Boys' Choir's 'Angelis': Spain's New 'Soul' Music
by Howell Llewellyn
Two years after stunning the music industry with the huge success of the Gregorian chants of the choir of cloistered monks at the Santo Domingo de Silos monastery, Spain is again courting our celestial and musical soul.
First behind the monks were the nuns. A choir of Benedictine nuns from northern Spain entered the charts in December with their own offering of plainsong, although by early February, after five weeks on the charts, the album "Cantate Domino, Alleluya" had climbed to just No. 22. It has sold less than 50,000 units, according to the nuns' Spanish TV label RTVE Música.
Faring much better, though, is a so-called "white voices'' choir from one of the world's best-known monasteries.
El Escorial, located just north of Madrid.
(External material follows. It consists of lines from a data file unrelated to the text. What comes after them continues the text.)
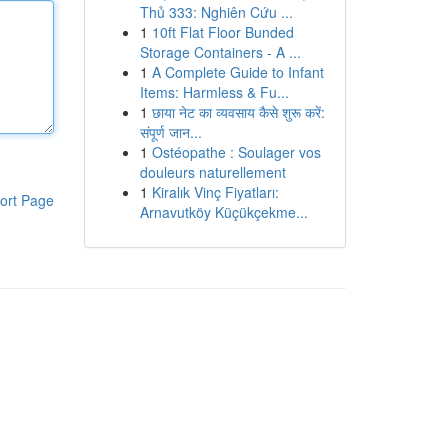
Thủ 333: Nghiên Cứu ...
1
10ft Flat Floor Bunded
Storage Containers - A ...
1
A Complete Guide to Infant
Items: Harmless & Fu...
1
छाया नेट का व्यवसाय कैसे शुरू करें:
संपूर्ण जान...
1
Ostéopathe : Soulager vos
douleurs naturellement
1
Kiralık Vinç Fiyatları:
ort Page
Arnavutköy Küçükçekme...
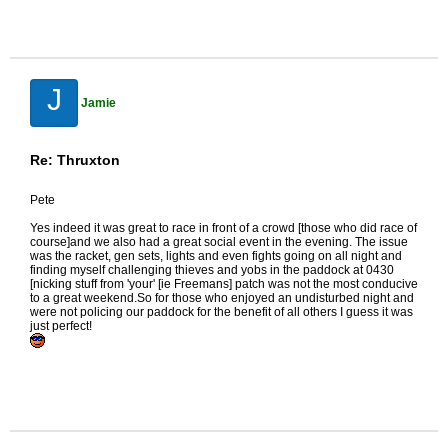
J
Jamie
Re: Thruxton
Pete
Yes indeed it was great to race in front of a crowd [those who did race of
course]and we also had a great social event in the evening. The issue
was the racket, gen sets, lights and even fights going on all night and
finding myself challenging thieves and yobs in the paddock at 0430
[nicking stuff from 'your' [ie Freemans] patch was not the most conducive
to a great weekend.So for those who enjoyed an undisturbed night and
were not policing our paddock for the benefit of all others I guess it was
just perfect!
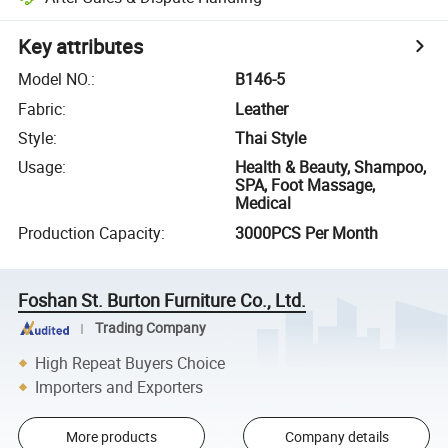
Key attributes
Model NO.
:
B146-5
Fabric
:
Leather
Style
:
Thai Style
Usage
:
Health & Beauty, Shampoo,
SPA, Foot Massage,
Medical
Production Capacity
:
3000PCS Per Month
Foshan St. Burton Furniture Co., Ltd.
Trading Company
High Repeat Buyers Choice
Importers and Exporters
More products
Company details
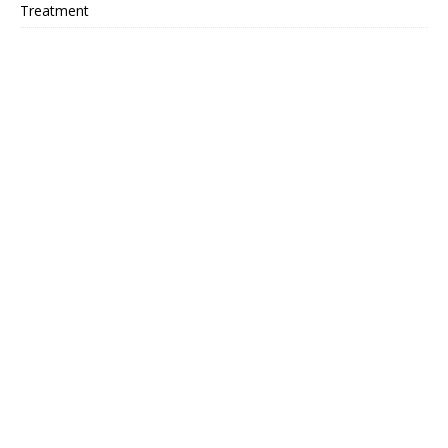
Treatment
El Escorial is a fully functioning religious center and claims one of the world's most prestigious boys' choirs, Elbosco. EMI-Hispavox has decided to tap the spiritual vein, which has been reflected not only by monks and nuns but by such acts as Enigma and Sacred Spirit, by recording the choir within the monastery's walls.
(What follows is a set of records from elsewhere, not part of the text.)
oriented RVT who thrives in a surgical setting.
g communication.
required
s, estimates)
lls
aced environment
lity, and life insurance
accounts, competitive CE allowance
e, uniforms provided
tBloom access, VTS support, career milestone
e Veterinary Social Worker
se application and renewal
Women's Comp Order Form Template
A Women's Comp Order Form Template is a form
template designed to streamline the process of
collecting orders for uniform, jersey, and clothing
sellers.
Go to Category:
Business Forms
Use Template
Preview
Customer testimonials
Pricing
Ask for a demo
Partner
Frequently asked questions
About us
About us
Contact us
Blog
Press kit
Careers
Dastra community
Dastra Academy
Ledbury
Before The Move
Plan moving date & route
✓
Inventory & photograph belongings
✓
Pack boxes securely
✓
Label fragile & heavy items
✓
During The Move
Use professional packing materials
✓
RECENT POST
By early February, "Angelis" by Elbosco had spent 10 weeks in the upper regions of the charts, peaking at No. 4, with sales exceeding 150,000 units.
EMI international product manager Boris Aguirreche points out that, unlike other spiritual acts, Elbosco used no pre-recorded material. Instead, the boys' divine voices combine with minimal instrumental backup and an English-language male voice that occasionally lapses into a type of "church-rap".
The boys' choir uses some female voices but their model for 'Angelis" is the sound of the castrated singers of the Italian Middle Ages, rather than the earlier and more biblical Gregorian chant.
"However the music is angelic, and that is why it is selling." says Aguirreche. "The voices of the boys are the wings that lift you to heaven. Over the centuries, astrologers, physicians and architects have attributed magical qualities to El Escorial, and we think this comes across in the recording."
Unlike the Gregorian chants of the monks and nuns, "Angelis" uses rhythms that would not be out of place in any contemporary genre. The 13 tracks even contain hints of trance and techno.